I went on a weekend away to the mountains with this group of people who were huge amounts of fun. I'd become very friendly with a few of them during my training, and I was looking forward to getting to know them better. They were a mixed bag of genders, ethnicity and sexuality but that bothered me then about as much as it bothers me now. Not at all.
We'd had a great afternoon pottering about going for walks and building a huge campfire.

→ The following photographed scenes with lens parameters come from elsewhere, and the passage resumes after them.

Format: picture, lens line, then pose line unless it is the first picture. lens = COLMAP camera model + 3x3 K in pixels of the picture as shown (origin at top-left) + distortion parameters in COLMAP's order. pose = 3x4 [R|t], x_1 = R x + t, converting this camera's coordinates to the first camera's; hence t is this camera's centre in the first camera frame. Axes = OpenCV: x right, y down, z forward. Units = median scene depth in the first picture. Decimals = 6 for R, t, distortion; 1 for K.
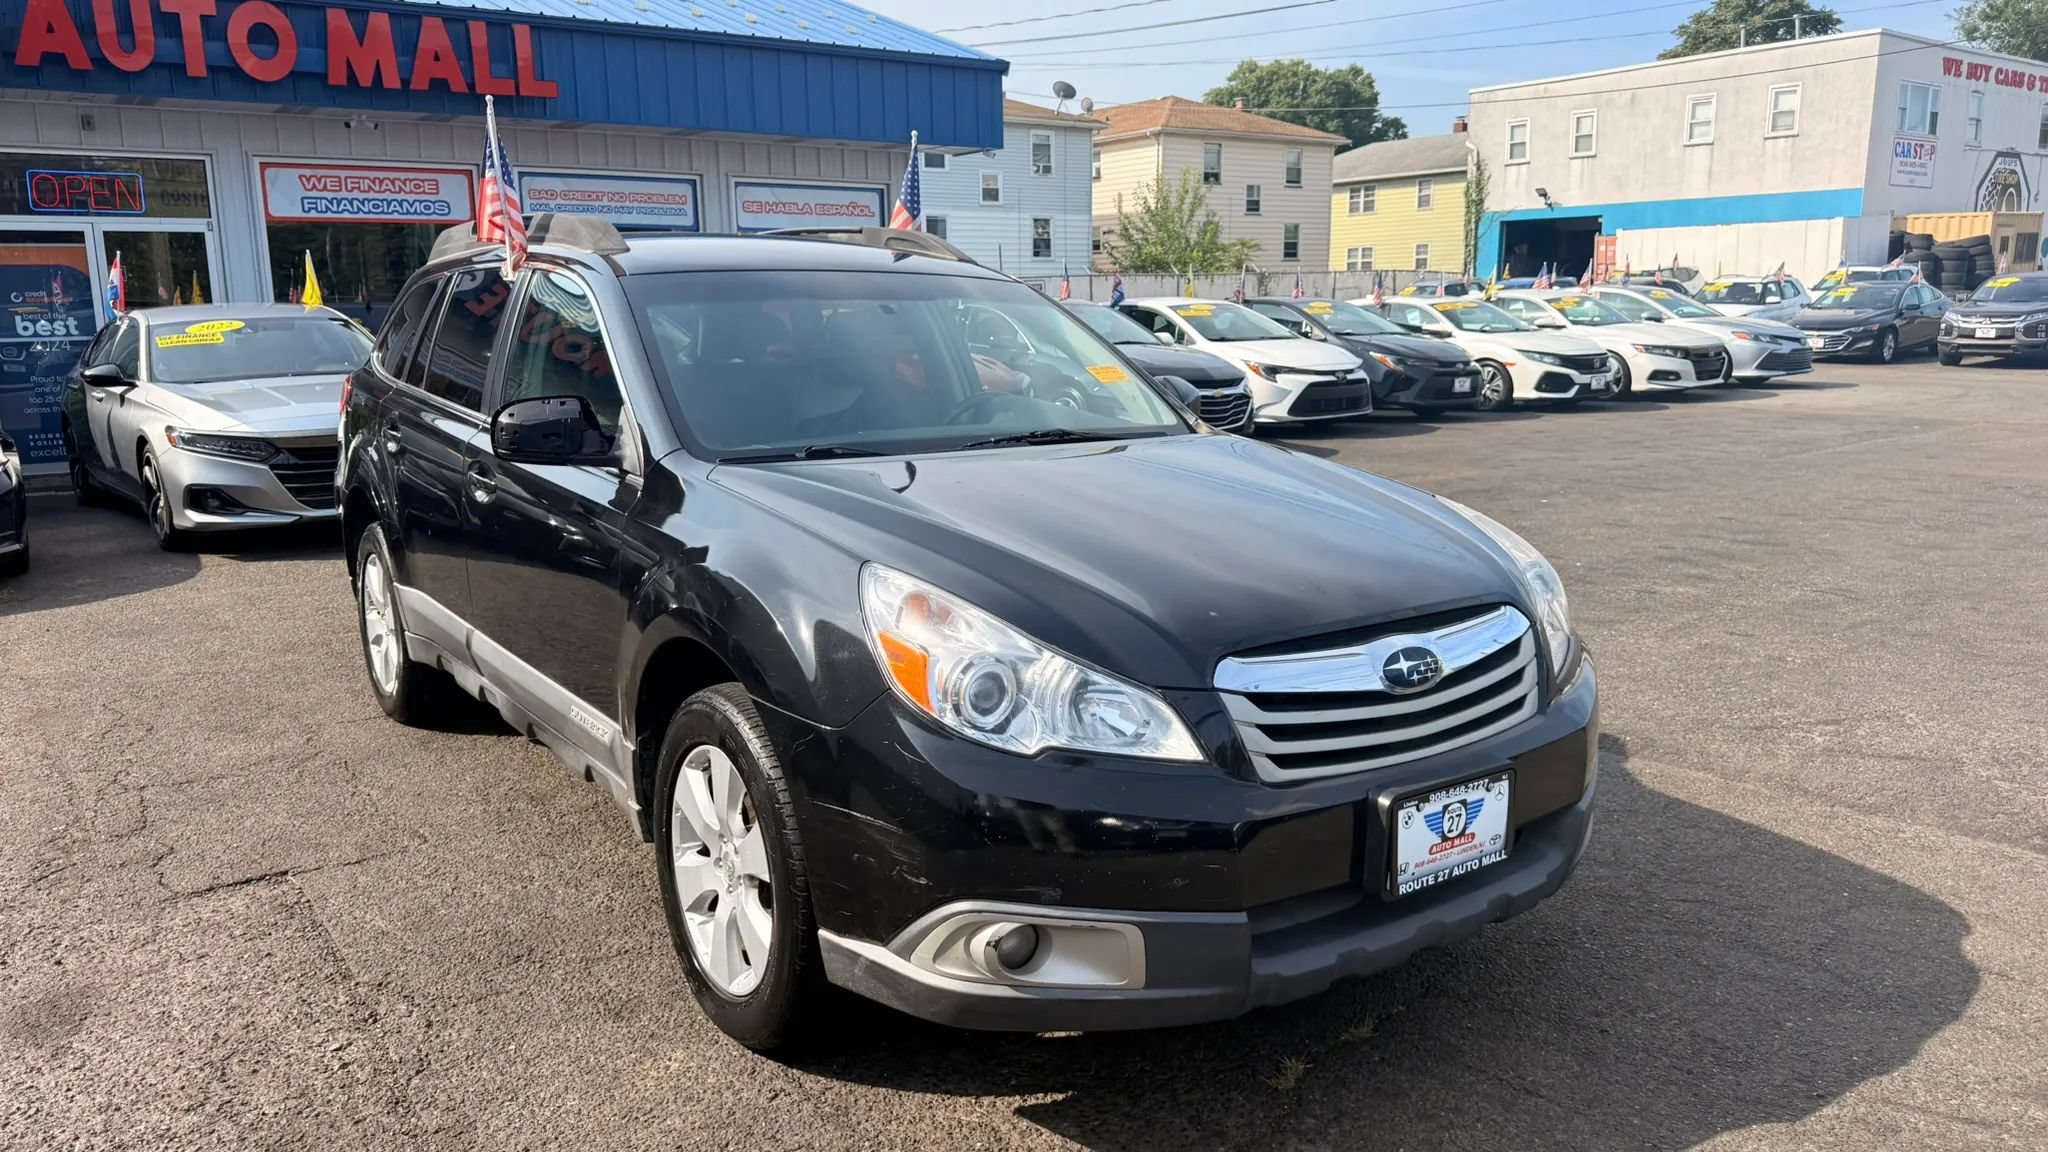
lens RADIAL K [[1474.3, 0, 1024.0], [0, 1474.3, 576.0], [0, 0, 1]] dist [0.054943, -0.060023]
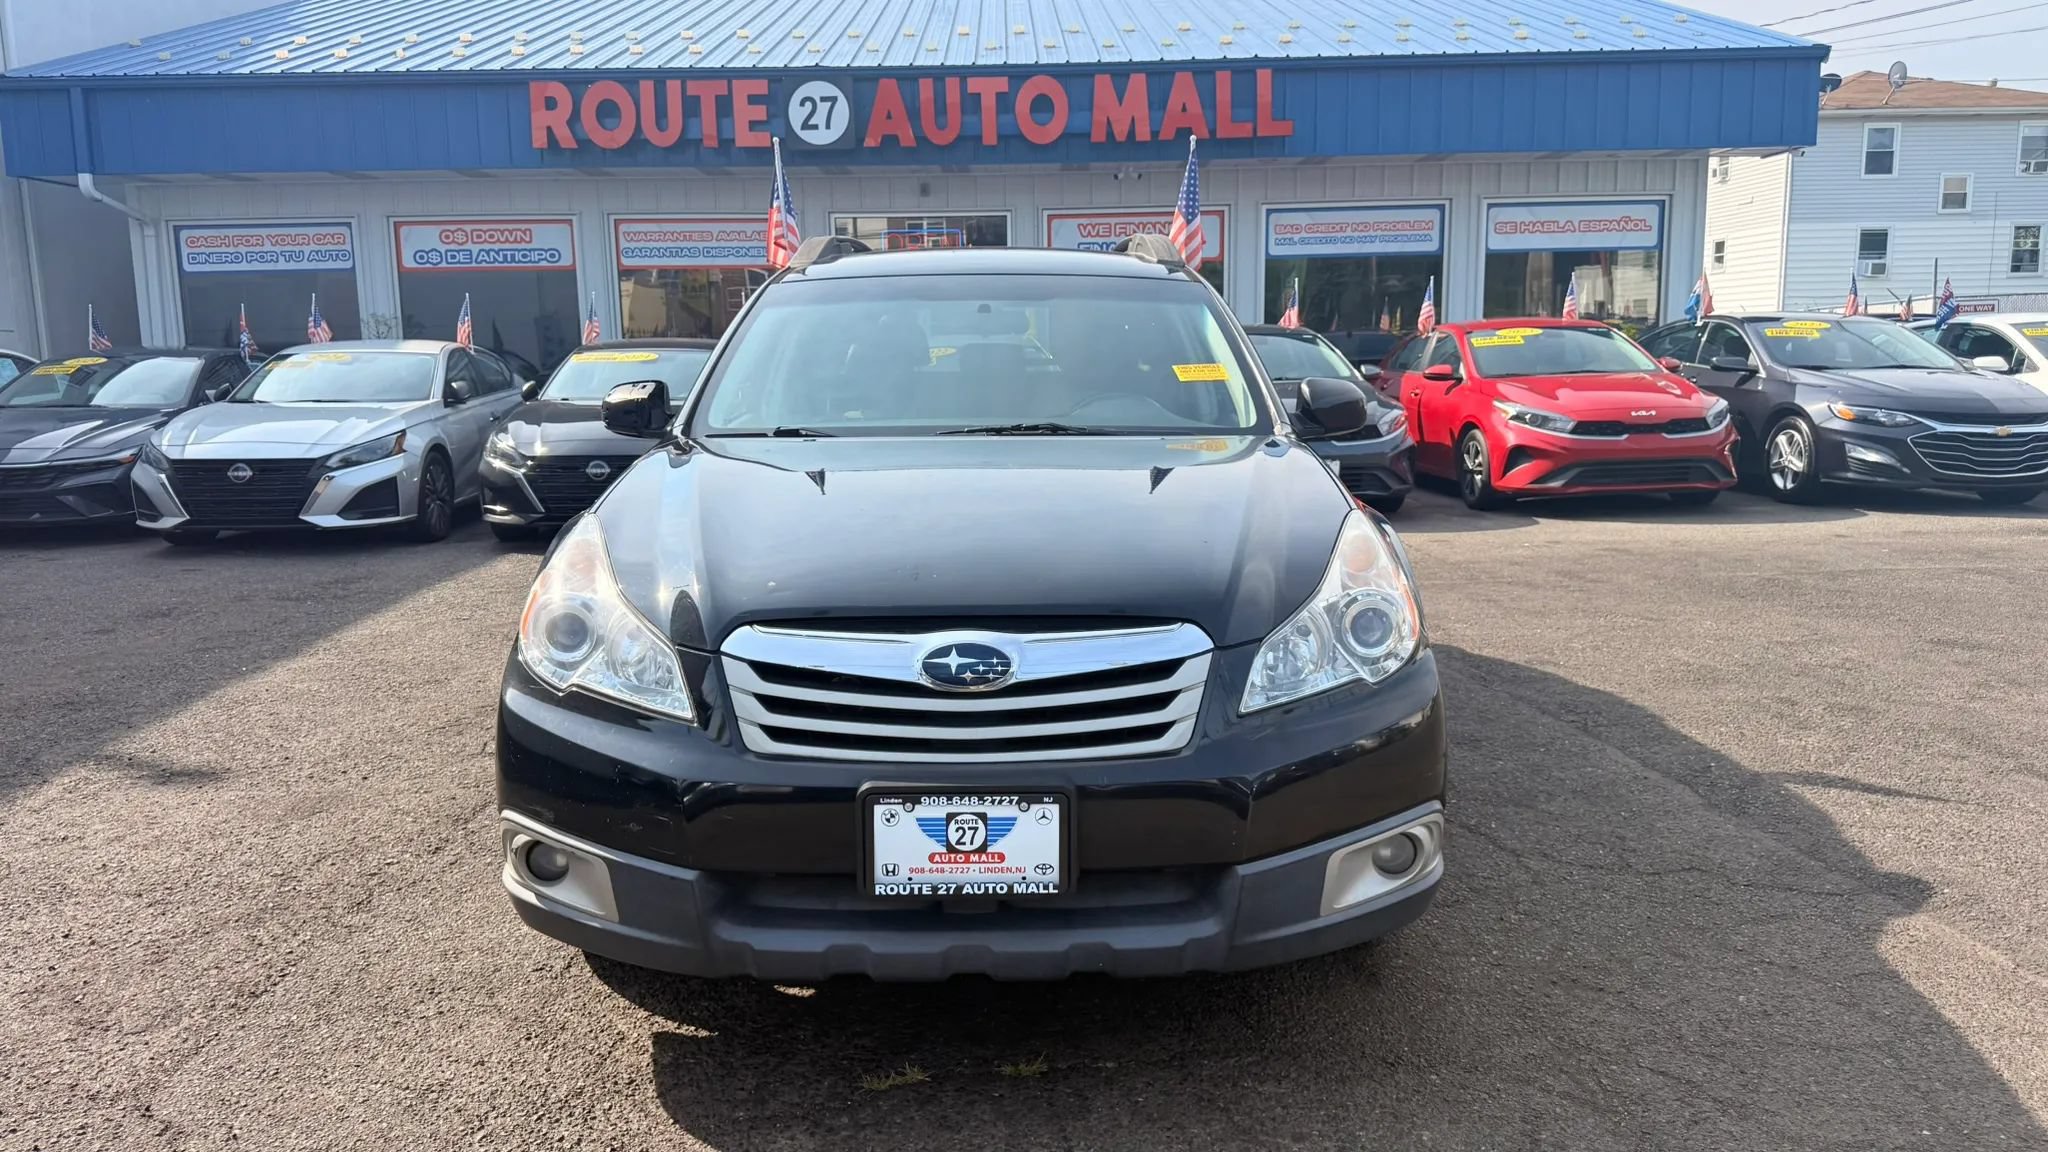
lens RADIAL K [[1474.3, 0, 1024.0], [0, 1474.3, 576.0], [0, 0, 1]] dist [0.054943, -0.060023]
pose [[0.815068, 0.085184, -0.573069, 0.183060], [-0.098745, 0.995085, 0.007471, -0.001004], [0.570889, 0.050499, 0.819473, 0.057077]]
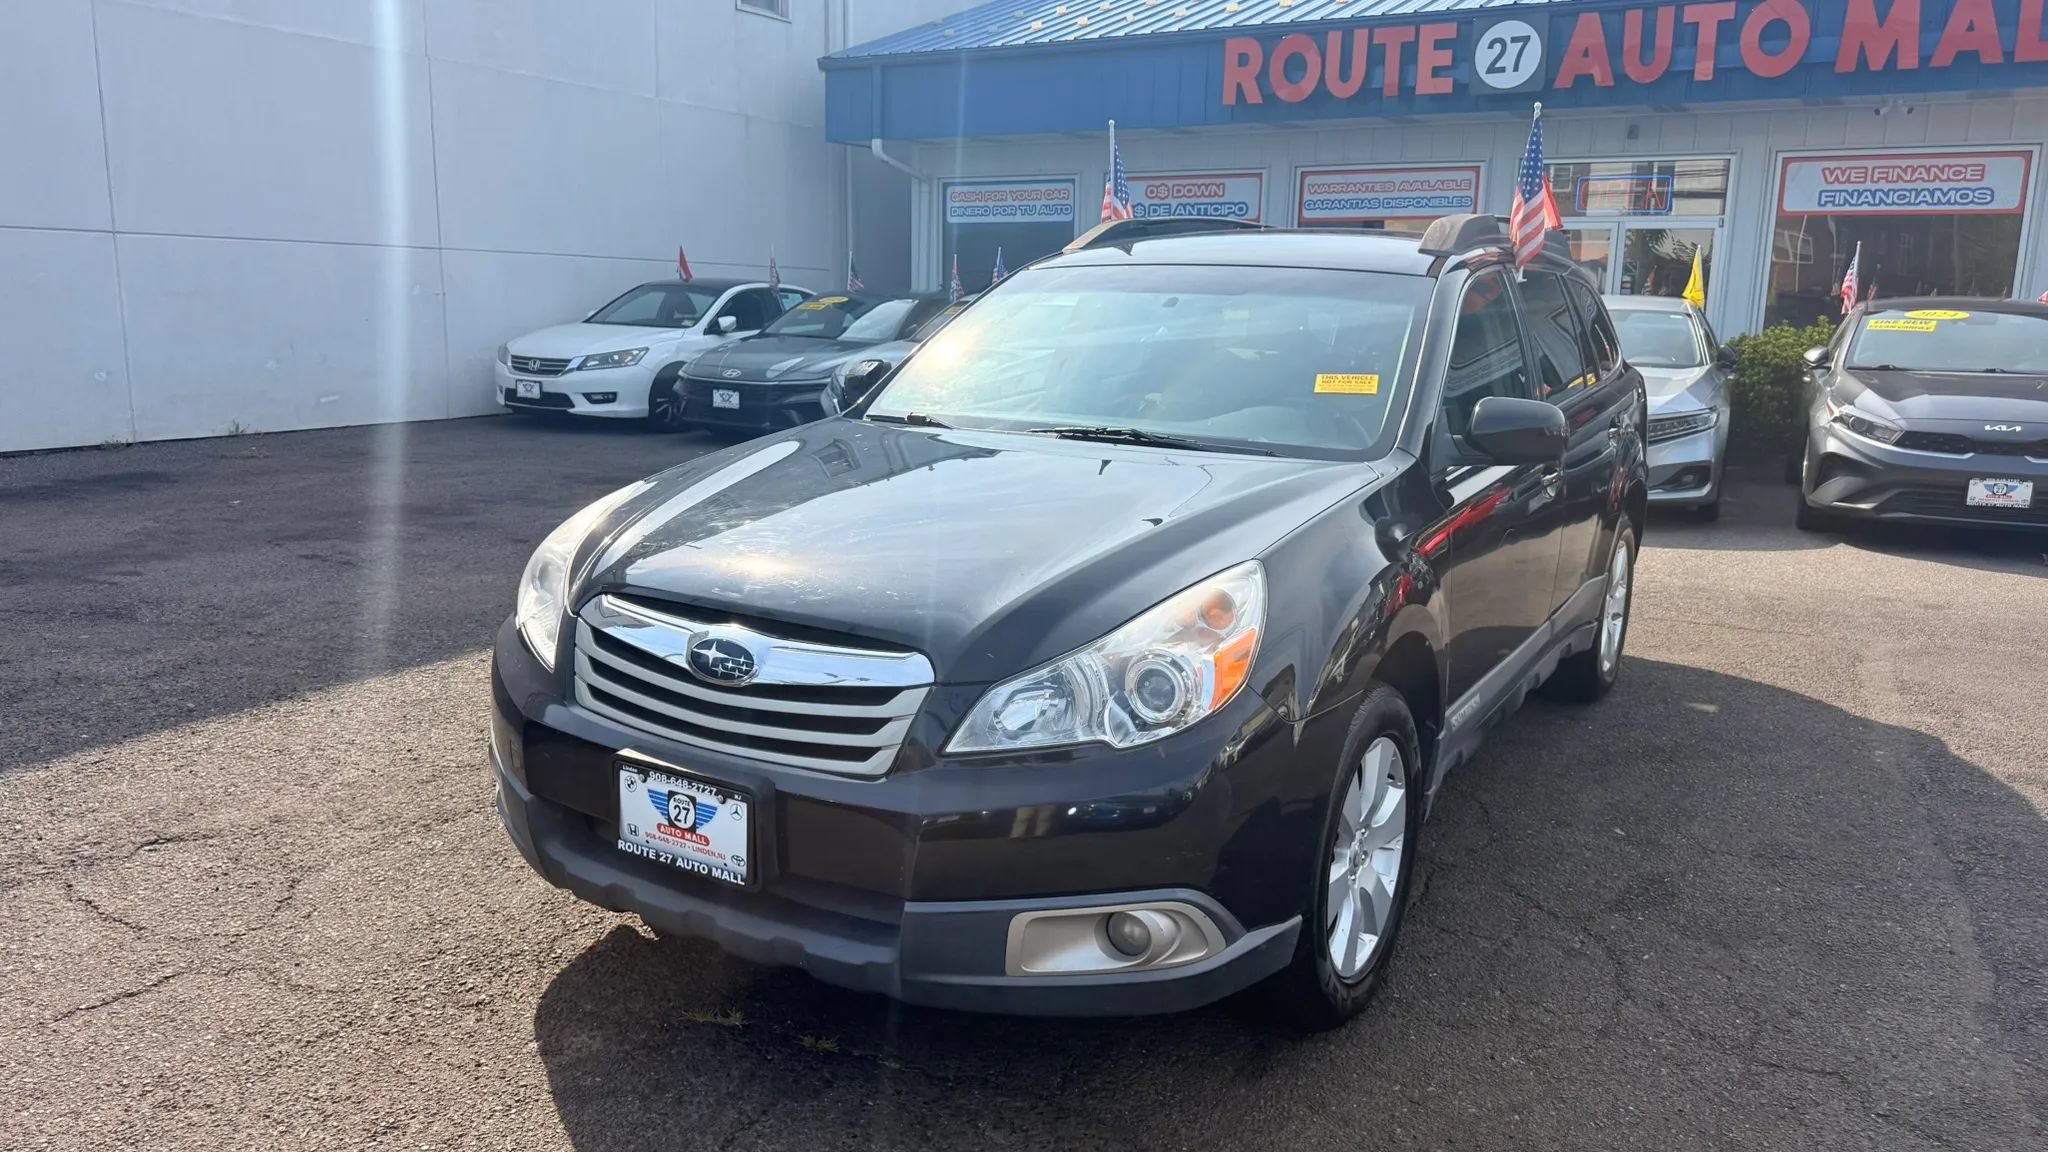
lens RADIAL K [[1471.9, 0, 993.6], [0, 1471.9, 579.2], [0, 0, 1]] dist [0.045310, -0.063728]
pose [[0.383453, 0.194398, -0.902869, 0.273721], [-0.189323, 0.973381, 0.129173, -0.034731], [0.903947, 0.121402, 0.410050, 0.167508]]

We sat around drinking cheap wine, eating overcooked sausages and near melted marshmellows while we talked the crap that can only be talked at campfires and shared the kind of stories some of us only share with near strangers.
Some guy could play the guitar and as we got slowly drunker and subsequently more talented and hilarious, we sang through his entire repertoire of self taught tunes and tried to outdo each other with our sketchy knowledge of constellations and bush based horror stories.
I realised that I was at that point where sleep was my only option and so hauled myself and, at her request, the girl from the cabin next door off the ground and we wandered up the hill to the accommodation walking twice the distance needed due to the wine consumed and having a good giggle about it all. I opened the door to my cabin and said 'Night night' and she leant against me and kissed me. A very soft, sensual, port flavoured kiss to which I responded not at all as I tried to work out how to say thanks but no thanks while at the same time thinking 'girls are WAY better kissers than boys'. All of a sudden she broke it off, pulled back, looked at me and said 'I got it wrong didn't I?'.
With the awkward meter up to high I said 'ahh... ummmm.... I think you're really great, I am really flattered or some such bollocks' - which is the universal non-sexuality specific code for 'sorry dude - this particular scenario never occurred to me so I haven't got the right thing to say ready.'
And she never spoke to me again. Which was a genuine pity because I really liked her and in addition it made the Wednesday night volunteering slightly awkward for a few weeks until I decided to move to Gympie. But that's another story altogether.
Kiss 3. The first time I kissed my now husband.
We met in a share house in Deptford in South East London in the second half of the second year of my 'one year abroad'. It was a gloriously balmy entirely non-English English summer and the group of house mates and various friends spent lots of long, lazy, smog scented evenings in the backyard pontificating about the world, arguing politics, profaning, philosophising, calling bullshit on each other's housekeeping claims, drinking wine, laughing at our insane wit and incomparable cleverness, smoking too many Malboro lights and on occasion, Irish dancing in Tescos.
While the other house mates remained completely oblivious, my man and I would hold hands under the table and stay up way later than the others talking the language of love (which is basically to say we fabricated reasons to stay up and watch crap TV* and talk about it so we had an excuse to stay up and keep talking).
And then one night, we kissed. A soft but insanely intense kiss which I can still taste and which took us both completely both surprise. He then turned around, jumped over the short wall down into the kitchen and bolted upstairs to his room. And didn't come out until the morning.
By then I didn't even kiss like a fish any more. Believe me, in the intervening years I'd practically got written references supporting me in this.
It was, it remains to this day, my favourite and without a doubt, the most awkward, first kiss of all.
*A really bizarre series on freak weather conditions - predominantly twisters stealing churches from brides and the like over in America. Obviously ESSENTIAL TV viewing at 1 am on a school night EVERY NIGHT for WEEKS.